In those games so far, Curry is averaging 32 points per game and 6.4 assists per game on 46 percent shooting from the field and 36.9 percent from three. His 62-point outburst against Portland certainly helped inflate those numbers to a respectable level.


This season we can expect Curry to take more shots and be forced to carry more of the offensive load than he has been accustomed to in the past. Curry has always been nothing short of incredible regarding his shooting from deep. He can shoot from anywhere within half court and make the most difficult shots look easy.


We can expect at least a slight drop in efficiency due to the increased volume of shots Curry will receive. Without a true star next to him, Curry seems forced to generate a larger offensive burden, even if a high-quality shot doesn’t present itself.


Many wondered before the season started whether Curry could carry his team to the playoffs, even without his All-Star backcourt partner Klay Thompson, who will miss the entire season rehabbing from an Achilles injury.


We have seen Curry as the number one option on his teams before, but never quite like this.
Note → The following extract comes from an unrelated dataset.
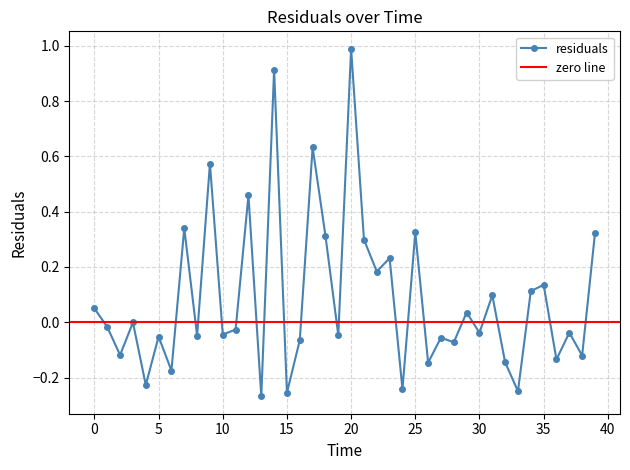

What is the value of the 24th point from the left?

0.2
Not only is Curry the undisputed best player on his team now, but he is also the veteran leader the team needs to galvanize the squad after tough losses or even narrow victories.



In their game against the Bulls, Damion Lee nailed a three pointer for the win to give the Warriors their first win of the season. Perhaps the most encouraging sign of all this was Curry who was absolutely elated and thrilled for the success of his teammate. Veteran leadership and encouragement go a long way in the league, especially when it is coming from a player of Curry’s caliber and resume.


This season will be very different for Curry and the Warriors, but at least they still have a sense of familiarity and continuity. They are still led by their head coach Steve Kerr and still have their defensive anchor Draymond Green. That should provide Curry with a bit of comfort no matter what their final record is after the 72-game season this year.

If we could learn anything about the Warriors from their recent play and suppressed expectations, it’s just how quickly the tide can turn in the NBA.


Just two years ago, the Warriors were rolling out a starting five of Curry, Klay Thompson, Kevin Durant, Draymond Green, and DeMarcus Cousins. At the time, this team was viewed as unfair, as they had (at the time) a top five player at every position and no glaring weaknesses.


That Warriors team would win most of their games simply by having more talent than their opponent on any given night. Now, the Warriors must play with a fiery passion. They must dive for all the 50/50 balls and limit turnovers, take high quality shots, and play smothering defense to claw out scrappy wins against the tough competition that lies within the Western Conference.


The Warriors certainly experienced a fall from grace, rather quickly for that matter. Curry has been asked about it and has mentioned that he doesn’t believe their championship runs are over, just give it time. Certainly a difficult mountain to climb, but if anyone can do it, it’s none other than Stephen Curry, the man who took a lottery team to the playoffs, a playoff team to an NBA record 73-9 season, and a team that was often overlooked to three NBA championships.